Question

The drawing shows six point charges arranged in a rectangle. The value of q is 7.35 μC, and the distance d is 0.484 m. Find the total electric potential at location P, which is at the center of the rectangle.

Answer 1

You didn't provide the figure but I can provide you with the method to solve or the final equation so that you can put in the values and can get the final numerical result.

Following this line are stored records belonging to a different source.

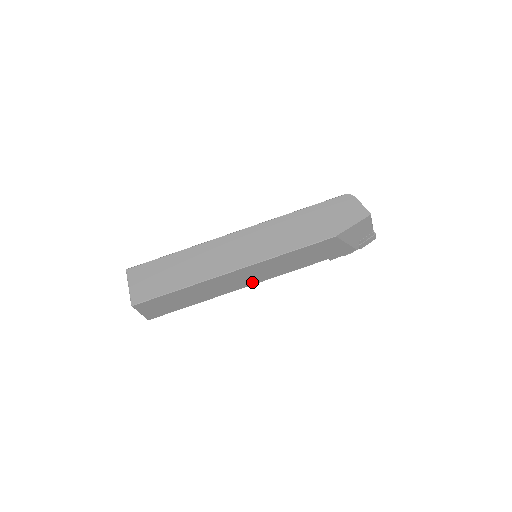
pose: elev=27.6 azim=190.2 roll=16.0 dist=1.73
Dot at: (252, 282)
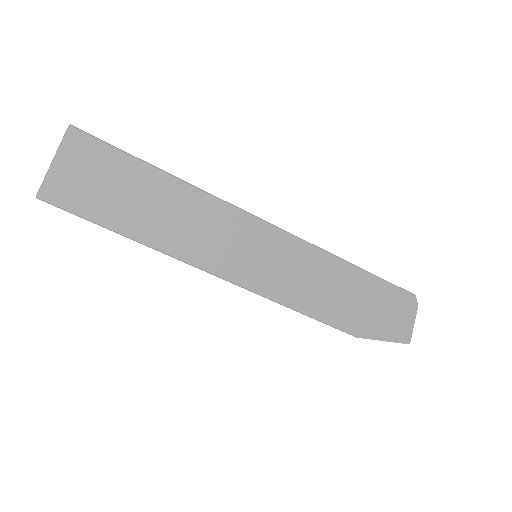
Dot at: occluded
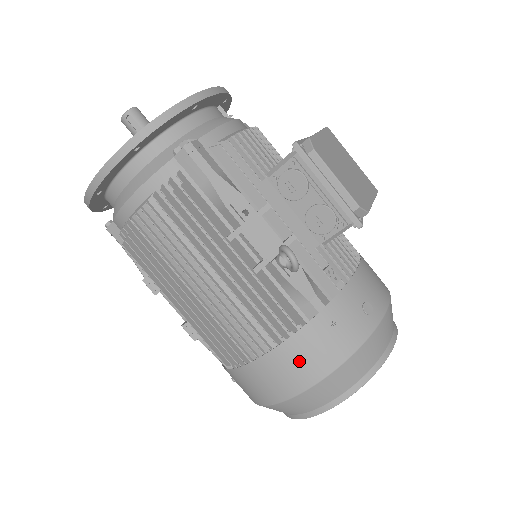
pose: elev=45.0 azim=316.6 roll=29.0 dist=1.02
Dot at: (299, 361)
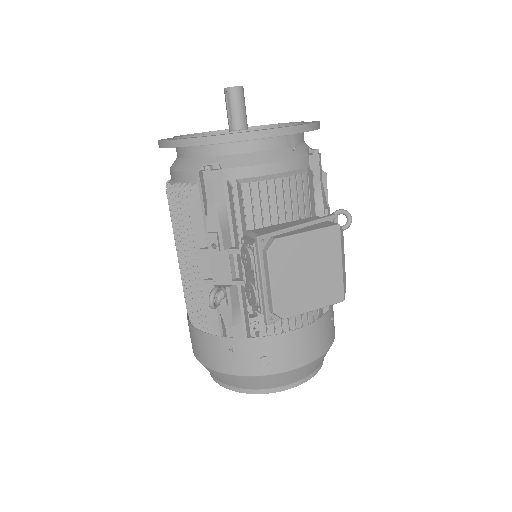
Dot at: (202, 347)
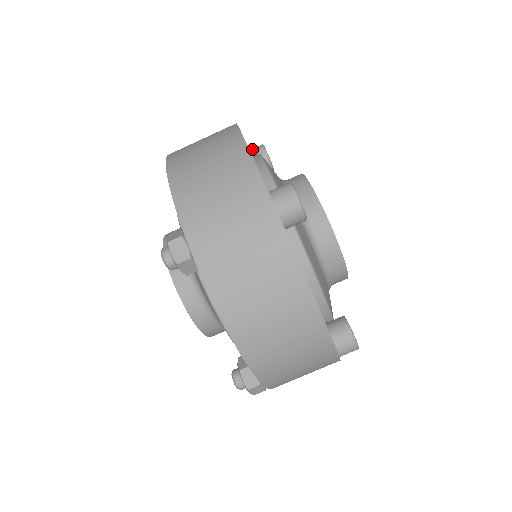
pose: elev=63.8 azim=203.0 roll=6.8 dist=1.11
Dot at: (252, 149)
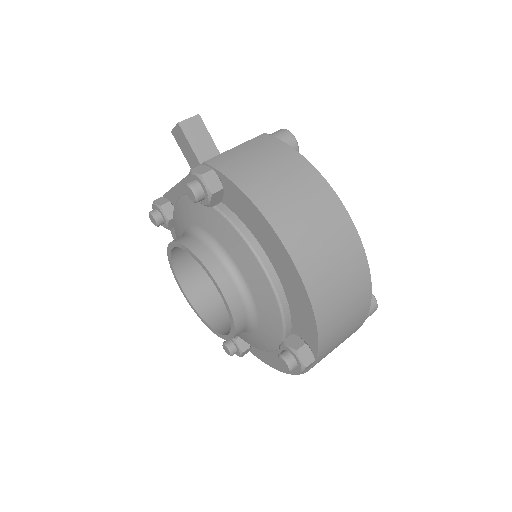
Dot at: occluded
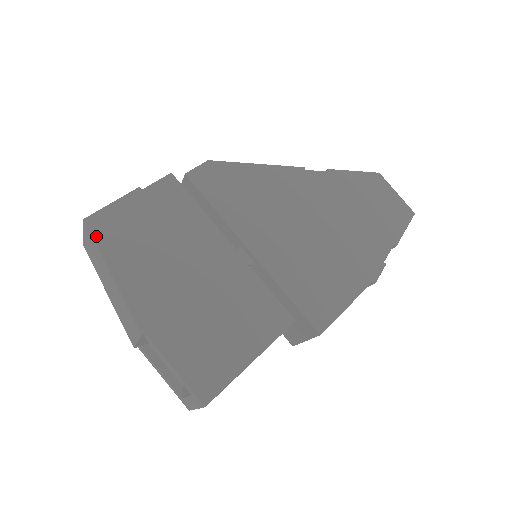
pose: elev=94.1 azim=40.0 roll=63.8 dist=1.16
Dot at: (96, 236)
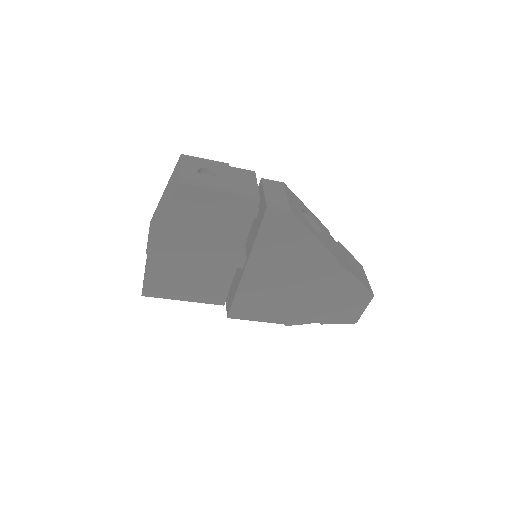
Dot at: (176, 197)
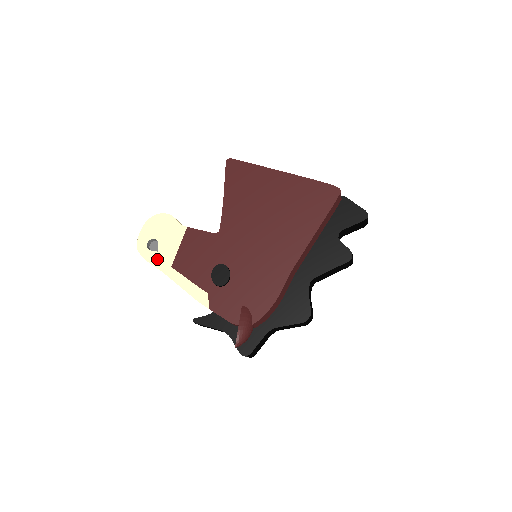
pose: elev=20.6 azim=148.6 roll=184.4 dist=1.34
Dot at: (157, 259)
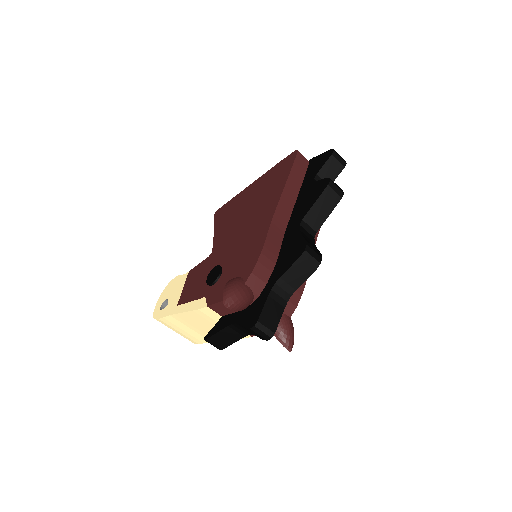
Dot at: (167, 310)
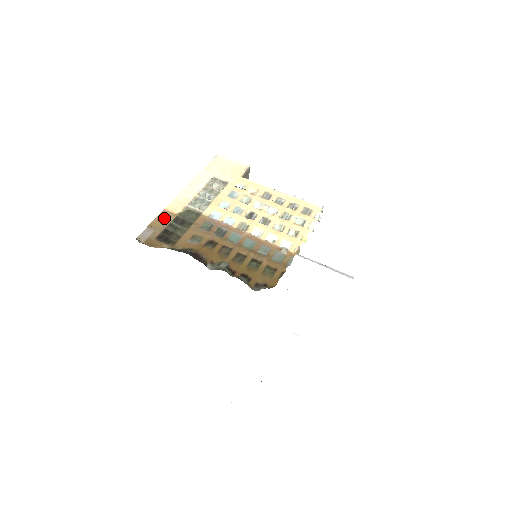
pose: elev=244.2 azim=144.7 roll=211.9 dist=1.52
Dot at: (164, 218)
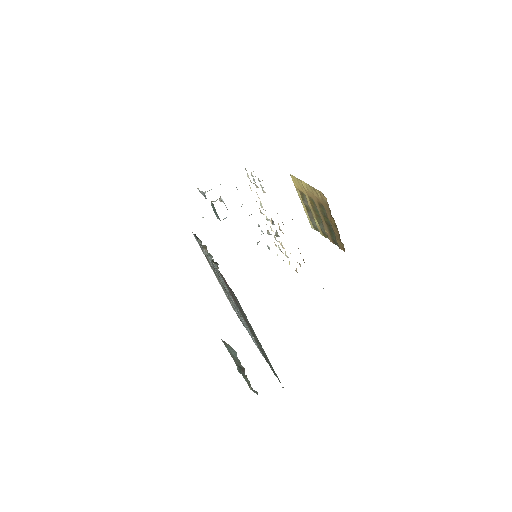
Dot at: occluded
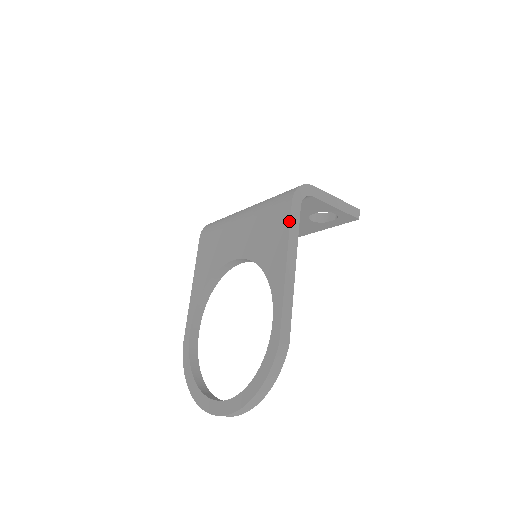
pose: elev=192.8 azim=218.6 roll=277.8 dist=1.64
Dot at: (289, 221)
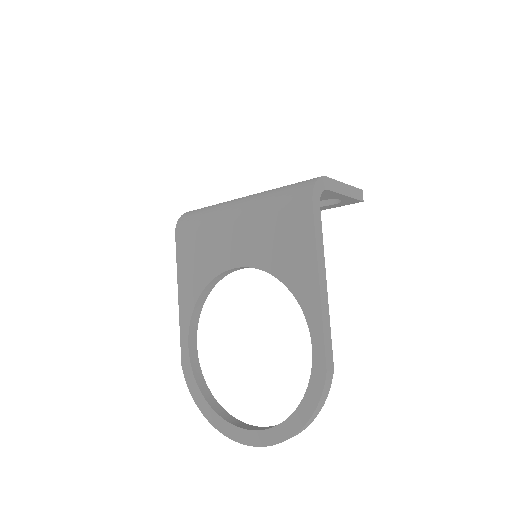
Dot at: (313, 228)
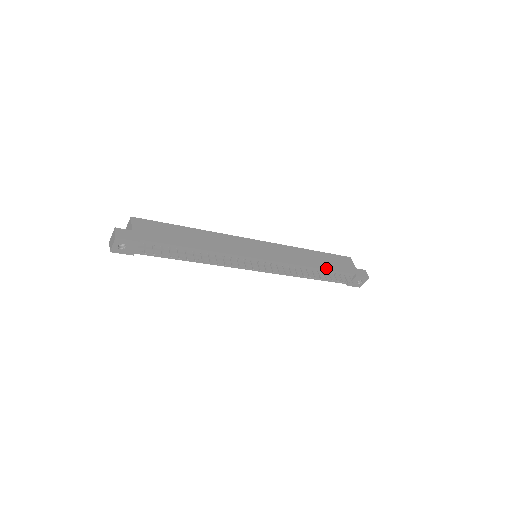
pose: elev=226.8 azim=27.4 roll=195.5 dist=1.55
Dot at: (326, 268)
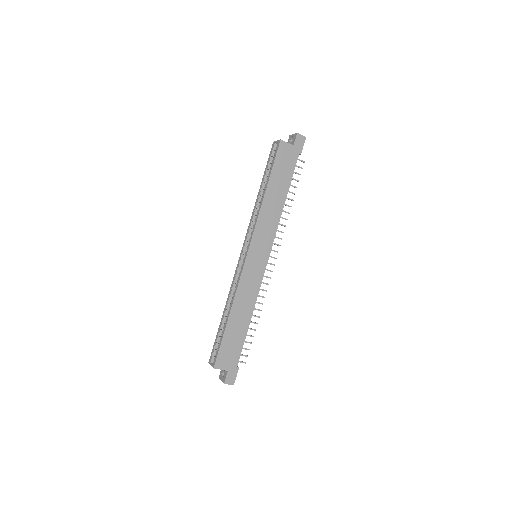
Dot at: (287, 189)
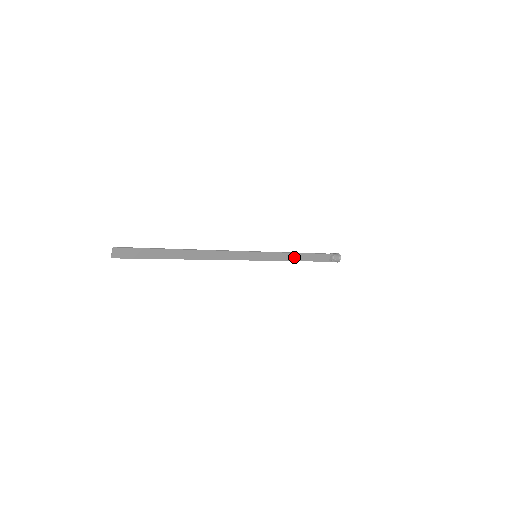
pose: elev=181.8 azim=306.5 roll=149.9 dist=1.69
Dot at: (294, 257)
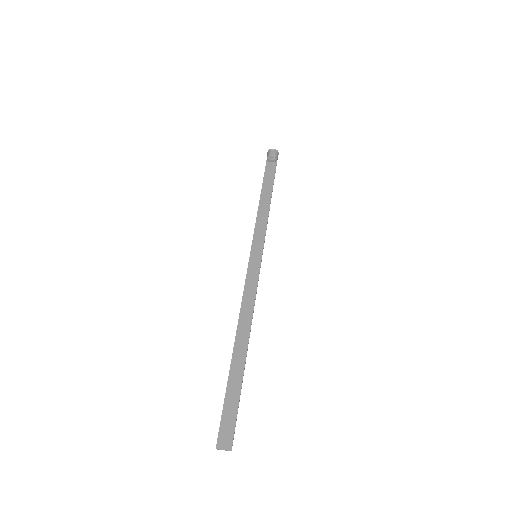
Dot at: (264, 207)
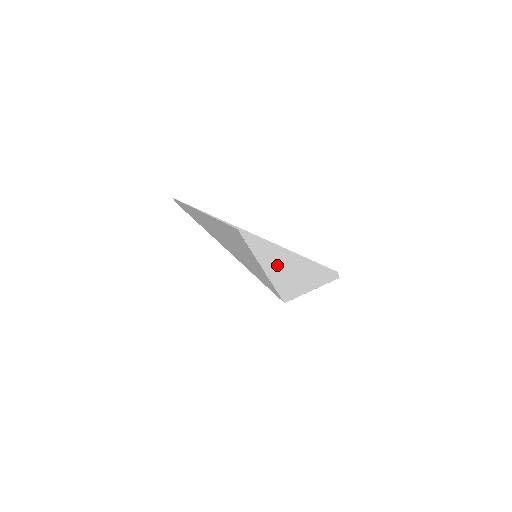
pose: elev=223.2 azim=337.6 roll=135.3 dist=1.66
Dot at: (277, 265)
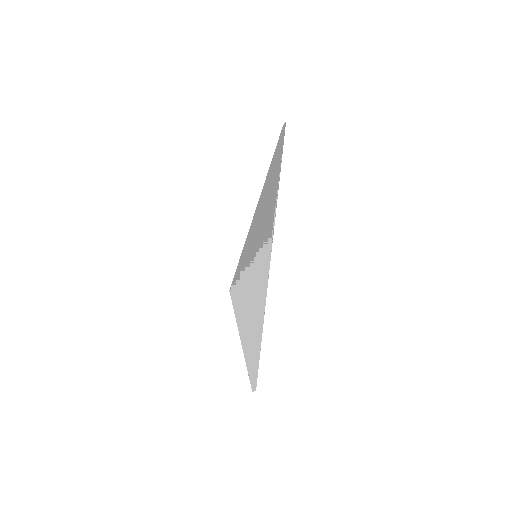
Dot at: (253, 289)
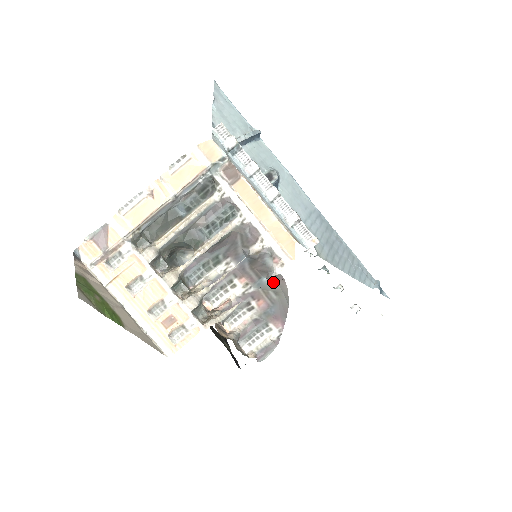
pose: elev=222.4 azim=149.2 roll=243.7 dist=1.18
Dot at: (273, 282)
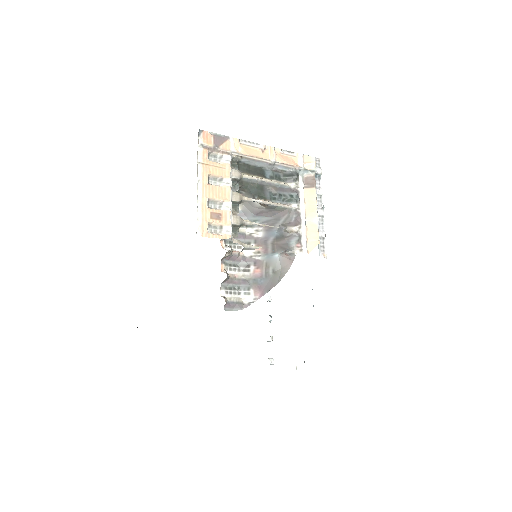
Dot at: (281, 261)
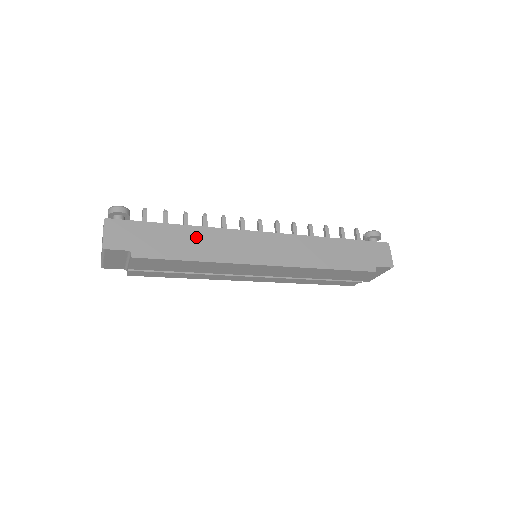
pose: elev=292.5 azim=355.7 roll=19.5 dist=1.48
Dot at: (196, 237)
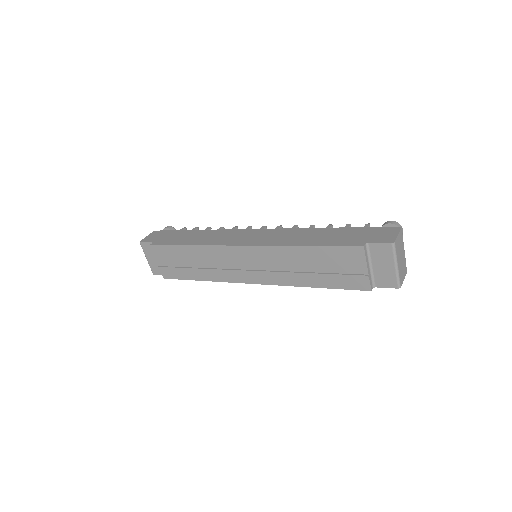
Dot at: (201, 235)
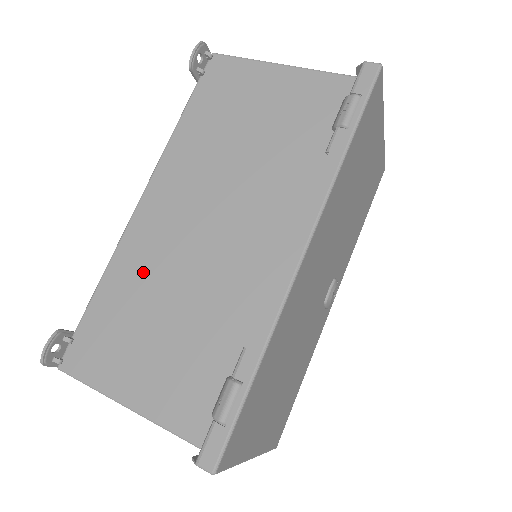
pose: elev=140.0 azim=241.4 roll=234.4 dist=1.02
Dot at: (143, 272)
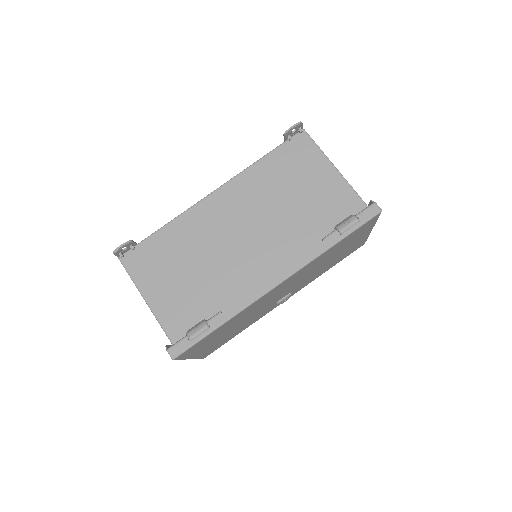
Dot at: (191, 236)
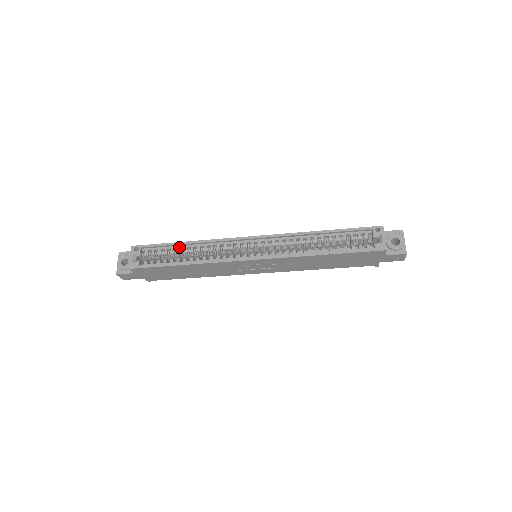
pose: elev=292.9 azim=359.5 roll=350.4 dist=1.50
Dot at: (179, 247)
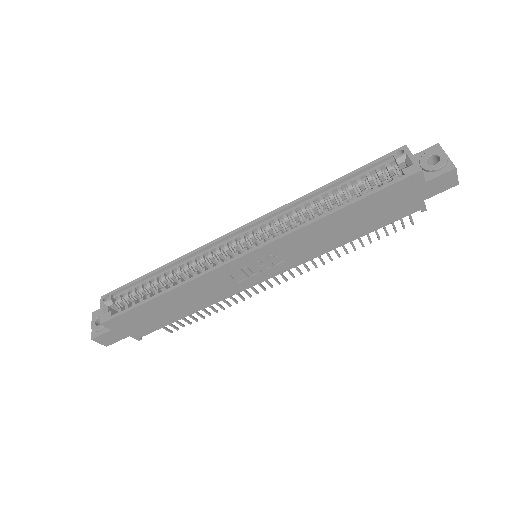
Dot at: (155, 277)
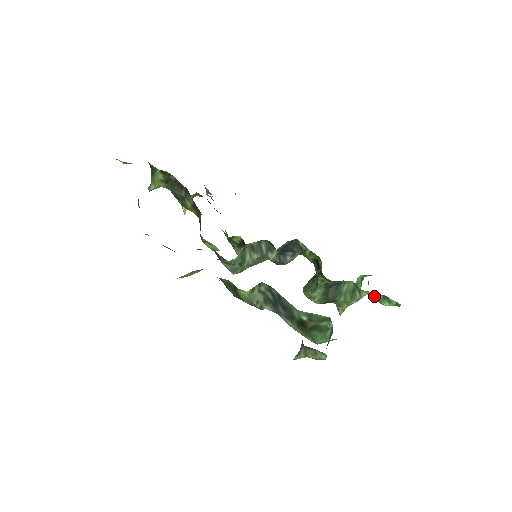
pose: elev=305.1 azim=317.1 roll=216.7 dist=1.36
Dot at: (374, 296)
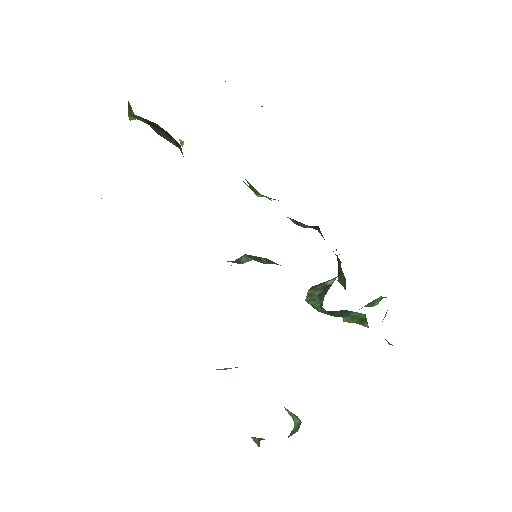
Dot at: occluded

Now we know that Electric Potential is given by

$V= \frac{q}{4 \pi \varepsilon _o r}$

where q= charge

r= distance of the charge from a point at which Potential is to calculate.

Also since Potential is a scalar quantity thus we get added normally.

Hence Net Potential at the point P will be

  

or $V_p= \frac{q_1}{4 \pi \epsilon _o r_{1p}}+\frac{q_2}{4 \pi \epsilon _o r_{2p}}+\frac{q_3}{4 \pi \epsilon _o r_{3p}}+\frac{q_4}{4 \pi \epsilon _o r_{4p}}+\frac{q_5}{4 \pi \epsilon _o r_{5p}}+\frac{q_6}{4 \pi \epsilon _o r_{6p}}$

$V_p= \frac{1}{4 \pi \epsilon _o}[\frac{q_1}{r_{1p}}+\frac{q_2}{r_{2p}}+\frac{q_3}{r_{3p}}+\frac{q_4}{ r_{4p}}+\frac{q_5}{r_{5p}}+\frac{q_6}{r_{6p}}]$

$V_p= \frac{1}{4 \times 3.14 \times 8.85 \times 10^{-12}}[\frac{q_1}{r_{1p}}+\frac{q_2}{r_{2p}}+\frac{q_3}{r_{3p}}+\frac{q_4}{ r_{4p}}+\frac{q_5}{r_{5p}}+\frac{q_6}{r_{6p}}]$

$V_p= (8.99 \times 10^{9})[\frac{q_1}{r_{1p}}+\frac{q_2}{r_{2p}}+\frac{q_3}{r_{3p}}+\frac{q_4}{ r_{4p}}+\frac{q_5}{r_{5p}}+\frac{q_6}{r_{6p}}]$ ......................(1)

where r_1p, r_2p, r_3p, r_4p, r_5p and r_6p are the distance of all six charges respectively from point P.

Thus from the figure you can find out the distances and charges' values and can get the final numerical value by putting all in equation 1.